Consolado por los ángelesTambién recibió consolaciones del cielo. Tiene visiones de San Francisco y del apóstol Santiago que le confirman en su vocación. Tuvo gran devoción a los ángeles, especialmente al de su guarda y experimentó muchas veces sus favores.

Una vez se le atascó la carreta en el barro y se le presenta un joven vestido de blanco para ofrecerle su ayuda. «¡Qué ayuda me podéis dar vos, le dice, cuando ocho bueyes no pueden sacarla!». Pero cuando ve que el joven sacaba el carro con toda facilidad, comenta en voz alta: «¡A fe que no sois vos de acá!» (Campazas 71).
Regresaba fray Sebastián con su carro bien cargado de Tlaxcala a Puebla, cuando se le rompió un eje. No habiendo en el momento remedio humano posible, invoca a San Francisco, y el carro sigue rodando como antes. Y a uno que le dice asombrado al ver la escena: «Padre Aparicio, ¿qué diremos de esto?», le contesta simplemente: «Qué hemos de decir, sino que mi Padre San Francisco va teniendo la rueda para que no se caiga» (Campazas 53-4).
Sus últimos 20 años los vivió como hermano encargado de pedir limosna por las casas, de cuidar el huerto y hacer las compras y los mandados. A pesar de sus muchos trabajos, parecía casi no sentir cansancio. Los ofrecía para salvar almas.
Su relación con las criaturas era maravillosa.A un hermano le confesaba: «Muchas veces me coge la noche en la sabana y, sin otra ayuda que la misericordia de Dios, como me veo solo y tan enfermo, vuelvo los ojos al cielo, al Padre universal de la clemencia, y dígole: «Ya sabe que esto que llevo en esta carreta es para el sustento de vuestros siervos y que estos bueyes que me ayudan a jalar la carreta son de San Francisco; también sabéis mi imposibilidad para poderlos guardar y recoger esta noche, y así los pongo en vuestras manos y dejo en vuestra guardia para que me los guardéis y traigáis en pastos cercanos, donde con facilidad los halle». Con esto me acuesto debajo de la carreta y paso la noche; y a la mañana, cuando me levanto con el cuidado de buscarlos, los veo tan cerca de mí que, llamándolos, se vienen al yugo y los unzo, y sigo mi jornada» (Calvo 146).

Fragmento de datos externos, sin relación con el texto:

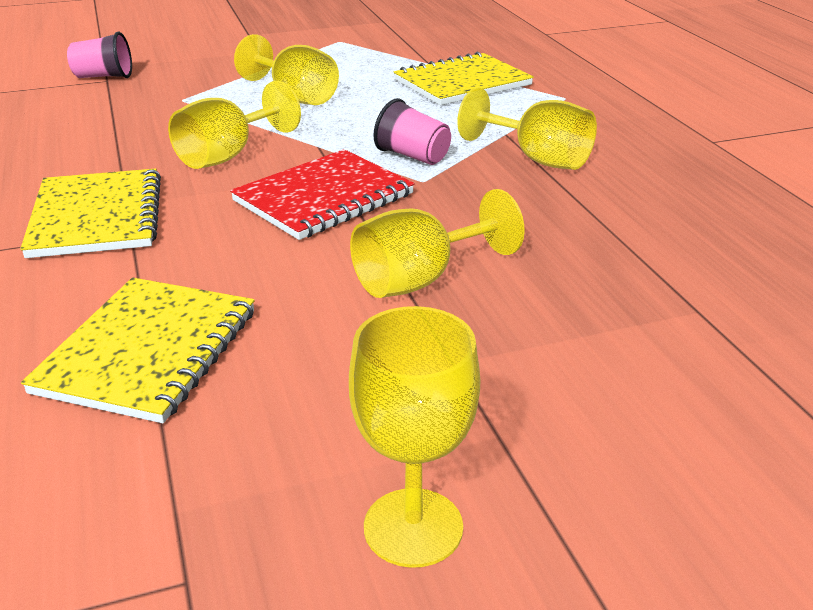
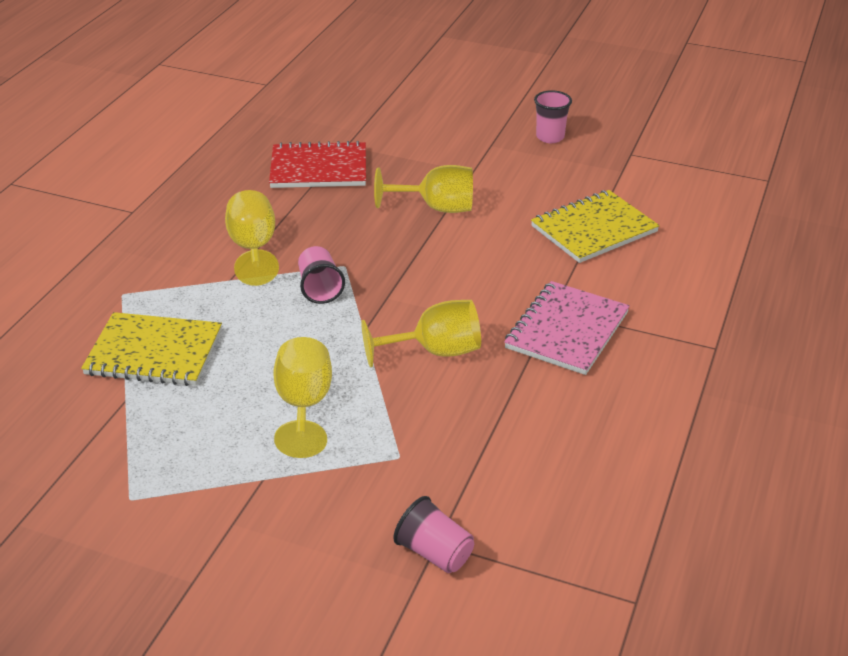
camera: 140 degrees left, 5 degrees up
yellow notebook [20,168,161,258] -> pink notebook [504,281,630,375]
red notebook [230,149,415,240] -> red notebook moved to [269,141,366,188]
yellow goblet [349,306,480,568] -> pink cup [534,90,572,143]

En una ocasión, acarreando piedras para la construcción del convento de Puebla, a un buey exhausto hubo que desuncirlo. Fray Sebastián, por seguir con el trabajo, tomó con su cordón franciscano a una una vaca que estaba por allí con su ternero y, sin que ella se resistiera, le puso el yugo de la carreta. Al ternerillo que protestaba sin cesar con grandes mugidos le manda callar y calla. 

Regresando una vez de Atlixco con unas carretas bien cargadas de trigo, se detiene Fray Aparicio a descansar, momento que las hormigas aprovechan para hacer su trabajo. «Padre, le dice un indio, las hormigas están hurtando el trigo a toda prisa, y si no lo remedia, tienen traza de llevárselo todo». Fray Sebastián se acerca allí muy serio y les dice: «De San Francisco es el trigo que habéis hurtado; ahora mirad lo que hacéis». Fue suficiente para que lo devolvieran todo. 

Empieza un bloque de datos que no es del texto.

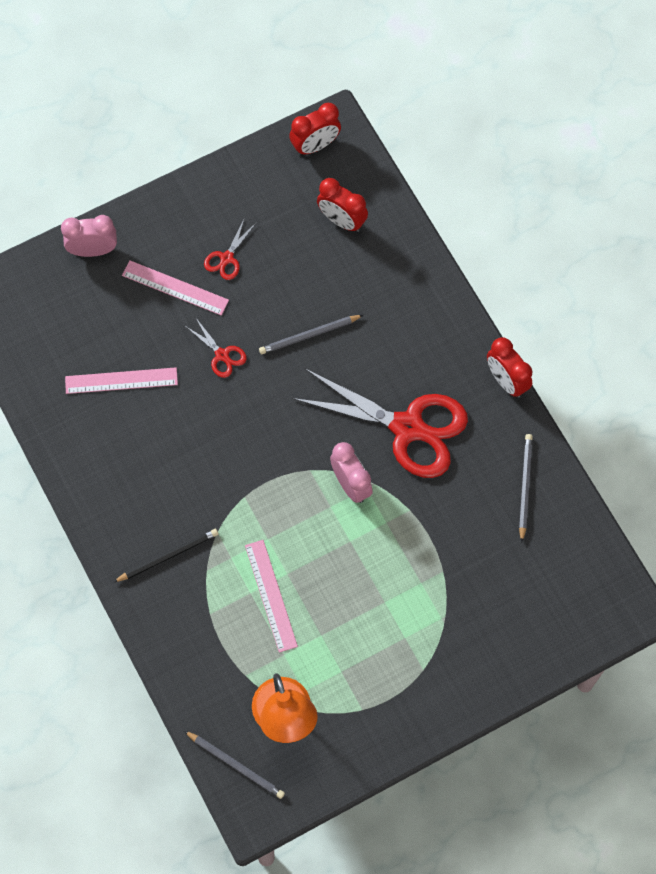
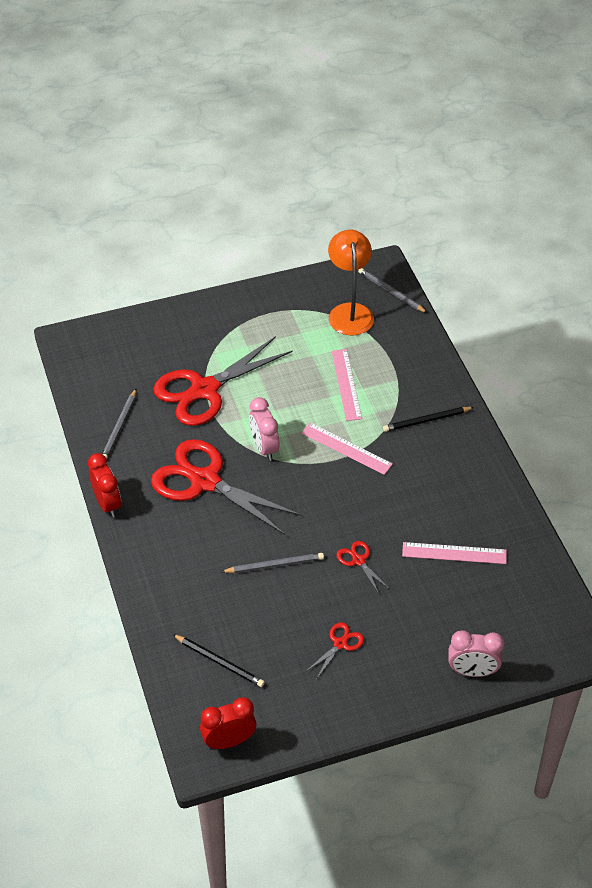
camera: 170 degrees left, 20 degrees down
pink ruler [122,260,229,316] -> pink ruler moved to [301,423,393,475]
red clock [317,178,368,232] -> black pencil [172,634,265,687]
none -> red scissors [153,336,293,426]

Durante un viaje se acostó sobre un hormiguero de hormigas bravas. Cuando se despertó vio que estas habían hecho un gran círculo a su alrededor.

Un caballo derribaba a todo quien se atreviese a montarlo, pero a Fray Sebastián lo llevaba mansamente. 
Final de su vidaA los 98 años se sintió morir por causa de una hernia. Llega al convento y queda postrado en el suelo al modo de San Francisco. Pidió a los franciscanos que rezaran el credo y cuando decían: "Creo en la resurrección de los muertos y en la vida eterna"... se quedó muerto.

Muchísimos habitantes de Puebla asistieron a su entierro. Dos veces fue desenterrado su cadáver y las dos 
apareció 
incorrupto. Al morir quedó su rostro como de un hombre de 60 años pacíficamente dormido, como si estuviera vivo. 968 milagros fueron documentados en su proceso de beatificación. 
Beatificado en 1789.
En la actualidad descansa en una urna de cristal en el convento franciscano de Puebla de los Angeles de México.